The most pro-innovation and crypto voice at the U.S. Securities and Exchange Commission (SEC) is preparing to depart, leaving behind an unfinished regulatory agenda for longer than most observers are willing to admit. Rules for stablecoins are not yet written, asset tokenization frameworks are still at the roundtable stage, and registration requirements for digital asset trading platforms lack a clear legal reference.
The Commission will have to resolve all of these thorny questions without the commissioner, who spent eight years insisting that these questions deserved regulatory answers rather than court subpoenas.
Regent University Law School announced that Hester Pierce, known in industry circles as “Crypto Mom,” will join it as an associate professor in November 2026, concluding a career at the SEC that began in January 2018. The Virginia-based school announced the appointment May 19, along with that of Gregory F. Jacob, a former Department of Labor attorney.
Pierce publicly indicated in March 2025 that she would not seek another term after her second five-year term expired in June 2025 and has served in an interim role since then. His November start date at Regent University fits this release plan perfectly.
Pierce’s regulatory record: Eight years of opposition that shaped the SEC’s position
It is necessary to fully understand the mechanism followed by the Authority; Under the leadership of Gary Gensler, the SEC has not issued rules governing token offerings, decentralized finance (DeFi) protocols, or the registration of crypto exchanges. Instead, he pursued a policy of coercive action, a model that Pearce has explicitly described as “regulation by coercion” and criticized in opposition notes dating back to 2020.
Pearce’s objection was structural rather than political, as she argued that coercive measures produced legal consequences limited to specific cases and did not provide permanent industry-wide guidance enabling widespread compliance.

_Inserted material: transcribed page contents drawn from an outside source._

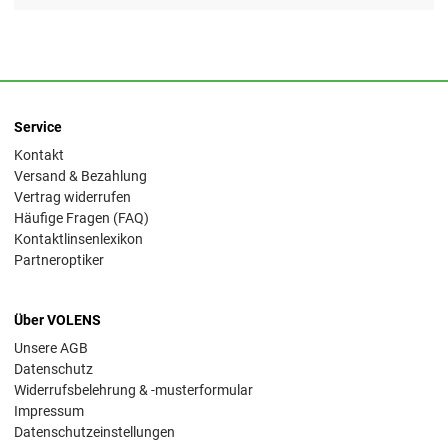
Service
Kontakt
Versand & Bezahlung
Vertrag widerrufen
Häufige Fragen (FAQ)
Kontaktlinsenlexikon
Partneroptiker
Über VOLENS
Unsere AGB
Datenschutz
Widerrufsbelehrung & -musterformular
Impressum
Datenschutzeinstellungen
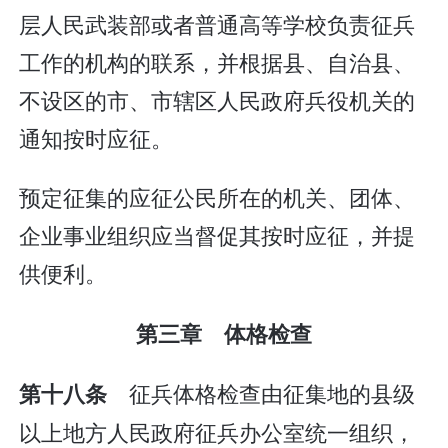
层人民武装部或者普通高等学校负责征兵
工作的机构的联系，并根据县、自治县、
不设区的市、市辖区人民政府兵役机关的
通知按时应征。
预定征集的应征公民所在的机关、团体、
企业事业组织应当督促其按时应征，并提
供便利。
第三章 体格检查
征兵体格检查由征集地的县级
第十八条
以上地方人民政府征兵办公室统一组织，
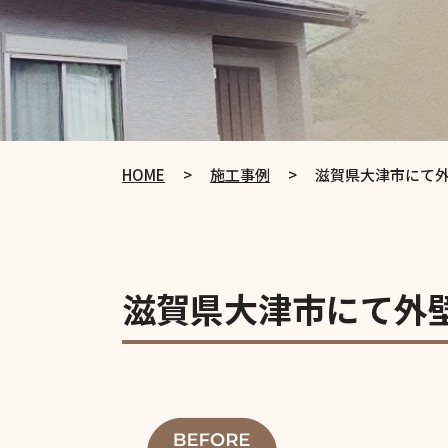
HOME
>
施工事例
>
滋賀県大津市にて
滋賀県大津市にて外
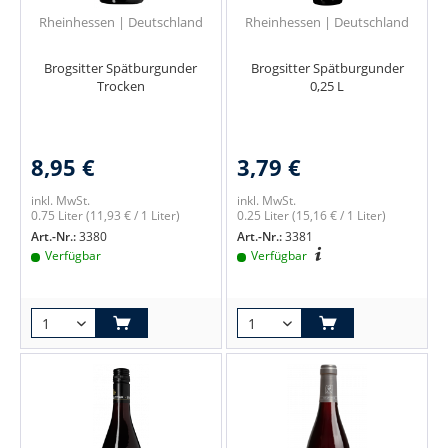
Rheinhessen | Deutschland
Rheinhessen | Deutschland
Brogsitter Spätburgunder
Brogsitter Spätburgunder
Trocken
0,25 L
8,95 €
3,79 €
inkl. MwSt.
inkl. MwSt.
0.75 Liter
(11,93 € / 1 Liter)
0.25 Liter
(15,16 € / 1 Liter)
Art.-Nr.:
3380
Art.-Nr.:
3381
Verfügbar
Verfügbar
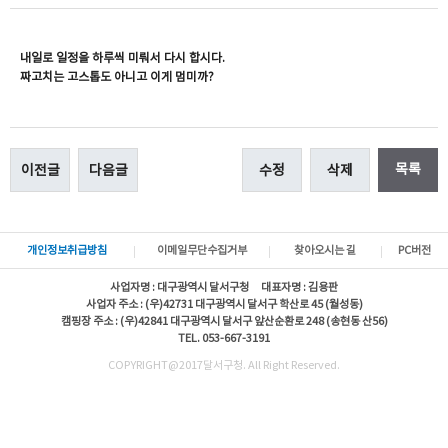
내일로 일정을 하루씩 미뤄서 다시 합시다.
짜고치는 고스톱도 아니고 이게 멈미까?
목록
이전글
다음글
수정
삭제
개인정보취급방침
이메일무단수집거부
찾아오시는 길
PC버전
사업자명 : 대구광역시 달서구청 대표자명 : 김용판
사업자 주소 : (우)42731 대구광역시 달서구 학산로 45 (월성동)
캠핑장 주소 : (우)42841 대구광역시 달서구 앞산순환로 248 (송현동 산56)
TEL. 053-667-3191
COPYRIGHT@2017달서구청. All Right Reserved.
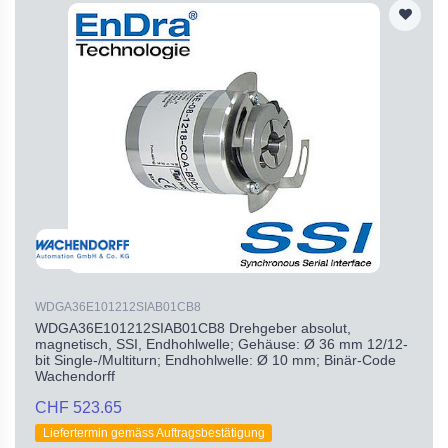
WDGA36E101212SIAB01CB8
WDGA36E101212SIAB01CB8 Drehgeber absolut,
magnetisch, SSI, Endhohlwelle; Gehäuse: Ø 36 mm 12/12-
bit Single-/Multiturn; Endhohlwelle: Ø 10 mm; Binär-Code
Wachendorff
CHF 523.65
Liefertermin gemäss Auftragsbestätigung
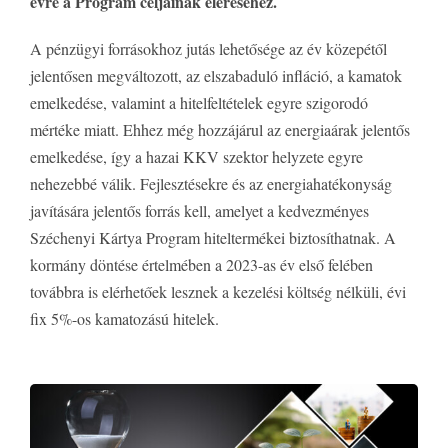
évre a Program céljainak eléréséhez.
A pénzügyi forrásokhoz jutás lehetősége az év közepétől
jelentősen megváltozott, az elszabaduló infláció, a kamatok
emelkedése, valamint a hitelfeltételek egyre szigorodó
mértéke miatt. Ehhez még hozzájárul az energiaárak jelentős
emelkedése, így a hazai KKV szektor helyzete egyre
nehezebbé válik. Fejlesztésekre és az energiahatékonyság
javítására jelentős forrás kell, amelyet a kedvezményes
Széchenyi Kártya Program hiteltermékei biztosíthatnak. A
kormány döntése értelmében a 2023-as év első felében
továbbra is elérhetőek lesznek a kezelési költség nélküli, évi
fix 5%-os kamatozású hitelek.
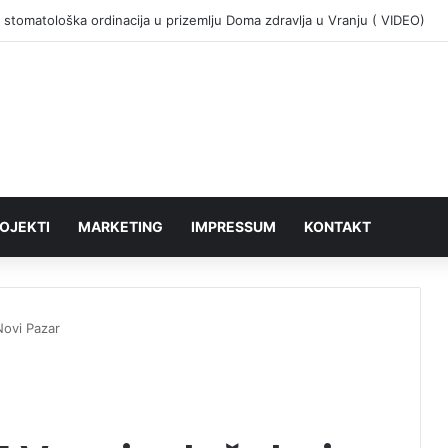
 stomatološka ordinacija u prizemlju Doma zdravlja u Vranju ( VIDEO)
OJEKTI
MARKETING
IMPRESSUM
KONTAKT
Novi Pazar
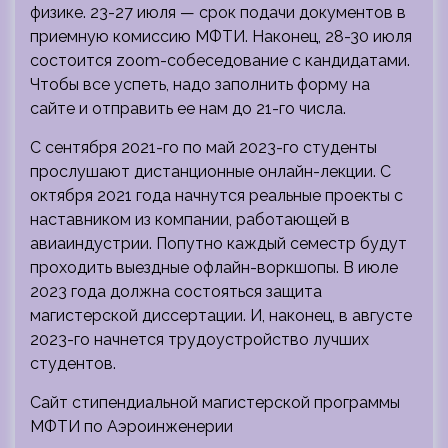
физике. 23-27 июля — срок подачи документов в
приемную комиссию МФТИ. Наконец, 28-30 июля
состоится zoom-собеседование с кандидатами.
Чтобы все успеть, надо заполнить форму на
сайте и отправить ее нам до 21-го числа.
C сентября 2021-го по май 2023-го студенты
прослушают дистанционные онлайн-лекции. С
октября 2021 года начнутся реальные проекты с
наставником из компании, работающей в
авиаиндустрии. Попутно каждый семестр будут
проходить выездные офлайн-воркшопы. В июле
2023 года должна состояться защита
магистерской диссертации. И, наконец, в августе
2023-го начнется трудоустройство лучших
студентов.
Сайт стипендиальной магистерской программы
МФТИ по Аэроинженерии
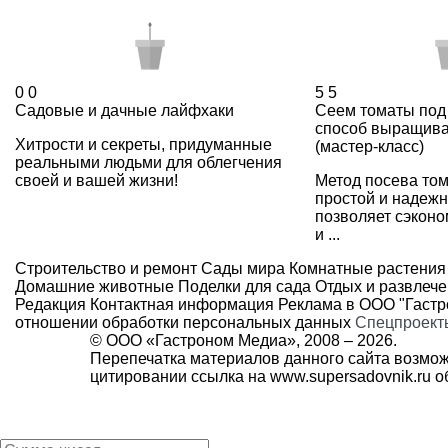
0
0
5
5
Садовые и дачные лайфхаки
Сеем томаты под
способ выращива
Хитрости и секреты, придуманные
(мастер-класс)
реальными людьми для облегчения
своей и вашей жизни!
Метод посева том
простой и надежн
позволяет сэконо
и ...
Строительство и ремонт
Сады мира
Комнатные растения
Домашние животные
Поделки для сада
Отдых и развлеч
Редакция
Контактная информация
Реклама в ООО "Гаст
отношении обработки персональных данных
Спецпроект
© ООО «Гастроном Медиа», 2008 –
2026.
Перепечатка материалов данного сайта возмож
цитировании ссылка на
www.supersadovnik.ru
об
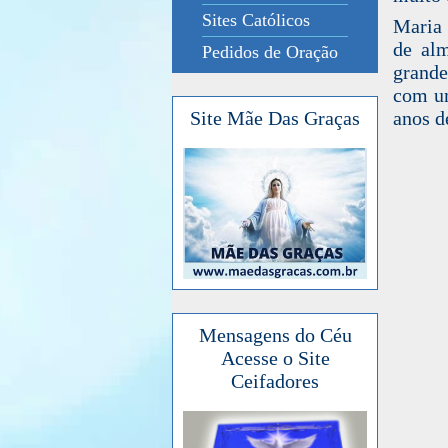
Sites Católicos
Maria 
de alm
Pedidos de Oração
grande
com um
anos d
Site Mãe Das Graças
Mensagens do Céu
Acesse o Site
Ceifadores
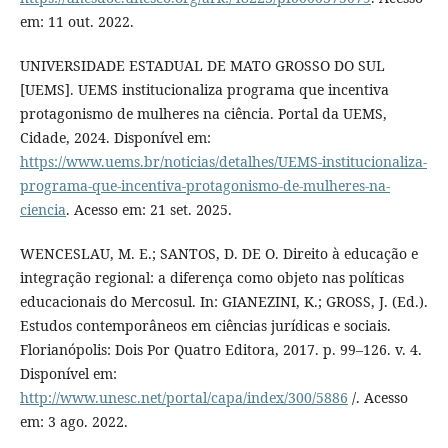
em: 11 out. 2022.
UNIVERSIDADE ESTADUAL DE MATO GROSSO DO SUL
[UEMS]. UEMS institucionaliza programa que incentiva
protagonismo de mulheres na ciência. Portal da UEMS,
Cidade, 2024. Disponível em:
https://www.uems.br/noticias/detalhes/UEMS-institucionaliza-
programa-que-incentiva-protagonismo-de-mulheres-na-
ciencia
. Acesso em: 21 set. 2025.
WENCESLAU, M. E.; SANTOS, D. DE O. Direito à educação e
integração regional: a diferença como objeto nas políticas
educacionais do Mercosul. In: GIANEZINI, K.; GROSS, J. (Ed.).
Estudos contemporâneos em ciências jurídicas e sociais.
Florianópolis: Dois Por Quatro Editora, 2017. p. 99–126. v. 4.
Disponível em:
http://www.unesc.net/portal/capa/index/300/5886
/. Acesso
em: 3 ago. 2022.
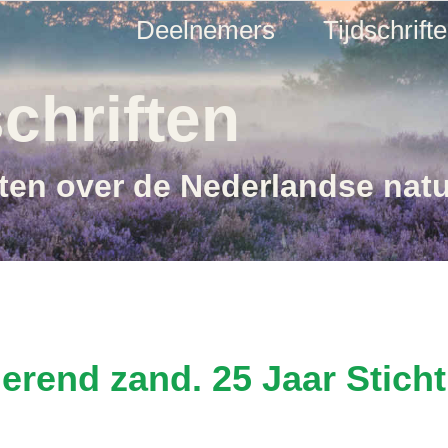
Deelnemers
Tijdschrift
chriften
ften over de Nederlandse nat
derend zand. 25 Jaar Stic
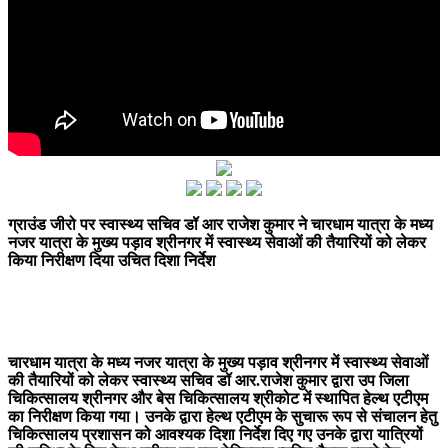
ग्राउंड जीरो पर स्वास्थ्य सचिव डॉ आर राजेश कुमार ने चारधाम यात्रा के मध्य
नजर यात्रा के मुख्य पड़ाव श्रीनगर में स्वास्थ्य सेवाओं की तैयारियों को लेकर
किया निरीक्षण दिया उचित दिशा निर्देश
चारधाम यात्रा के मध्य नजर यात्रा के मुख्य पड़ाव श्रीनगर में स्वास्थ्य सेवाओं
की तैयारियों को लेकर स्वास्थ्य सचिव डॉ आर.राजेश कुमार द्वारा उप जिला
चिकित्सालय श्रीनगर और बेस चिकित्सालय श्रीकोट में स्थापित हेल्थ एटीएम
का निरीक्षण किया गया। उनके द्वारा हेल्थ एटीएम के सुचारू रूप से संचालन हेतु
चिकित्सालय प्रशासन को आवश्यक दिशा निर्देश दिए गए उनके द्वारा यात्रियों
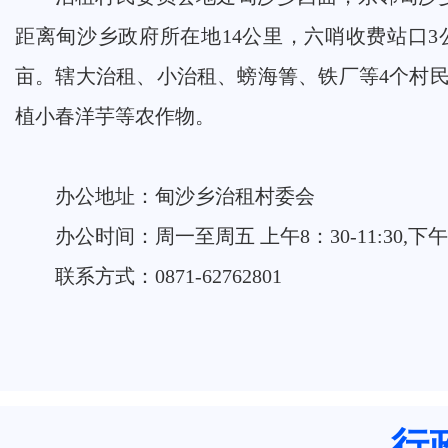
距离甸沙乡政府所在地14公里，六哨收费站口3公里。
亩。辖大治租、小治租、螃海箐、铁厂等4个村民小组
植小春洋芋等农作物。
办公地址：甸沙乡治租村委会
办公时间：周一至周五 上午8：30-11:30,下午
联系方式：0871-62762801
行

Pearce has opposed several high-profile enforcement cases in the crypto space, including the 2021 DeFi Money Market Regulation, saying some of the targeted projects “were not scams but failed experiments” and that the Commission’s approach “imposes excessive costs and creates uncertainty.” It also adopted a “safe harbor” proposal for tokens, which gives development teams up to 3 years to achieve network decentralization before implementing securities registration requirements. This is a proposal that the Commission never officially adopted, but market lawyers used it as a framework to structure the launch of the tokens.
His history of opposition to Spot Bitcoin ETFs remains his most influential legacy. For years, Pierce has publicly criticized the SEC’s repeated denials, calling the agency’s position a “paternalistic and lazy approach to innovation.” She attributes the 2024 approvals, which she called “long overdue,” in part to legal and political pressure created by her persistent opposition. This is the practical effect of having an in-house dissident with a documented record, in that the dissidents’ memoranda become a road map for outside counsel and, eventually, the courts to follow.
Most recently, Pierce led the SEC’s Crypto Working Group, launched in January 2025. This team held public roundtables, rescinded previous guidance on banks’ custody of assets, and added industry members to advise on tokenization frameworks and exchange rules. This working group represents the institutional structure she built during her last term and will now have to function without her.
The article Hester Pierce’s departure from the SEC…the end of the ‘Crypto Mom’ era appeared first on Cryptonews Arabic.